One large trader said the excess figures appeared to be about half as much as would typically be left on account, and a half-dozen industry figures all agreed that sweeping accounts was far more prevalent now than before the October 31 bankruptcy.

The reason is clear: The unprecedented misappropriation of segregated funds has shaken faith in one of the most fundamental cogs in the futures market.

More than three months since the collapse, former MF Global customers have only recovered about 72 percent of their total collateral. The trustee said last week that he is still $1.6 billion short of the funds needed to make customers whole.

MARGIN MANAGEMENT

Collateral is in many ways the lifeblood of the futures market. It is needed to maintain margin, the money a trader or crop producer puts up to buy any number of commodity futures contracts to buy protection from, or speculate on, falling and rising prices from a bushel of wheat or corn to gold and silver.

Because brokers must keep those funds in a separate -- or segregated -- account, they were seen as unquestionably safe.

MF Global changed that. While the Securities Investor Protection Corp insures stock market investors against a failing broker, commodity investors have no similar protection, although the CME Group now sponsors a $100 million fund.

Executives at the very firms who used to hold this money are none too surprised by the recent customer wariness.

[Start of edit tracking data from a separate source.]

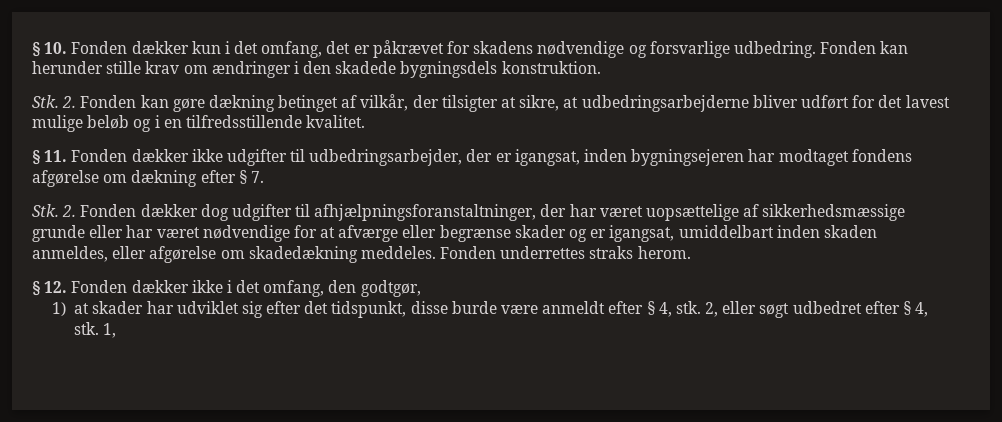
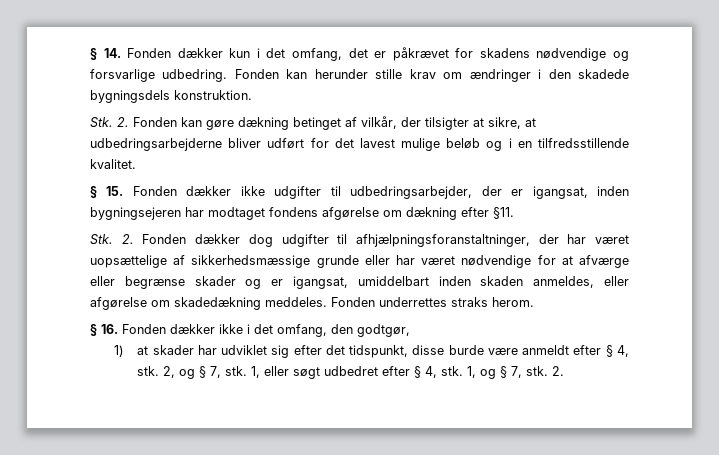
[32,42,68,57] § 10. -> [90,48,121,60] § 14.
[44,150,68,162] 11. -> [106,186,124,196] 15.
[238,170,264,184] § 7. -> [493,207,514,219] §11.
[44,281,68,293] 12. -> [101,324,118,334] 16.
(719, 309) none -> [179,366,261,379] og § 7, stk. 1,
(117, 330) none -> [480,366,565,379] og § 7, stk. 2.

I think that not only did (customers) get less money coming out of MF Global, they also got more sensitive to (holding) excess funds, said Leslie Rosenthal, managing partner with Rosenthal Collins Group in Chicago.

The exact sums of excess collateral are not possible to quantify. The CFTC was not able to provide any historical data on excess collateral, and brokers declined to provide any specific estimates to Reuters.

Pete Loewen, Loewen and Associates a broker in the agriculture markets in Manhattan, Kansas, estimates that excess money kept at FCMs has been cut at least in half.

People manage their money much more closely, says Loewen, who now spends less time analyzing the market because he is busier arranging money transfers to meet margin calls because clients do not keep as much of a cushion of funds in their accounts.

To be sure, any change is likely to be more pronounced among the smaller farmers, ranchers and commodity funds that were MF Global's mainstay clients rather than the larger, corporate clients that tend to trade through the Wall Street banks that hold over 90 percent of all segregated funds.

Overall, the shift in segregated funds since MF Global was relatively slight. Funds declined by $7.5 billion, or 4.9 percent, from end-October to end-December, a drop that was also likely affected by the frozen MF Global money, a decline in volatility and a reduction in futures trading volume.

BRIGHT SPOT FOR FCMs

There is no definitive trend among FCMs as to which customers tend to leave more or less excess collateral.

Four of the brokers that received bulk transfers of MF Global accounts after the brokerage failed -- Rosenthal Collins Group, PFGBEST, INTL FCStone and Penson Futures -- are currently holding 2.5 percent or less each in excess segregated funds. But so is Goldman Sachs.

And customers of ADM Investor Services have $48 million or 15.1 percent excess, according to the data.

For the moment, the extra sweeping of accounts is more a blessing than a curse. The shrinking pool of money that they hold also means they do not have to put up more of their own money -- some 8 percent -- to meet higher capital requirements.

The CFTC in 2009 revised its capital requirements, noting that in 1995 there were 255 FCMs, which in total were required to hold approximately $30 billion of segregated and secured amount funds for their customers.

By June 30, 2009, the total amount of those funds rose to around $175 billion, with half the number of FCMs holding the money, according to the CFTC.

FCMs have been also been forced to look elsewhere for yield as chronically low interest rates have reduced profits reaped from holding customer funds overnight.

But down the road, the trend could rob them of revenue.

There's no particular revenue downside but it frees up capital on our side, said Sean O'Connor, CEO of INTL FCStone. It would be different at higher interest rates of course as then we would be losing income earning assets.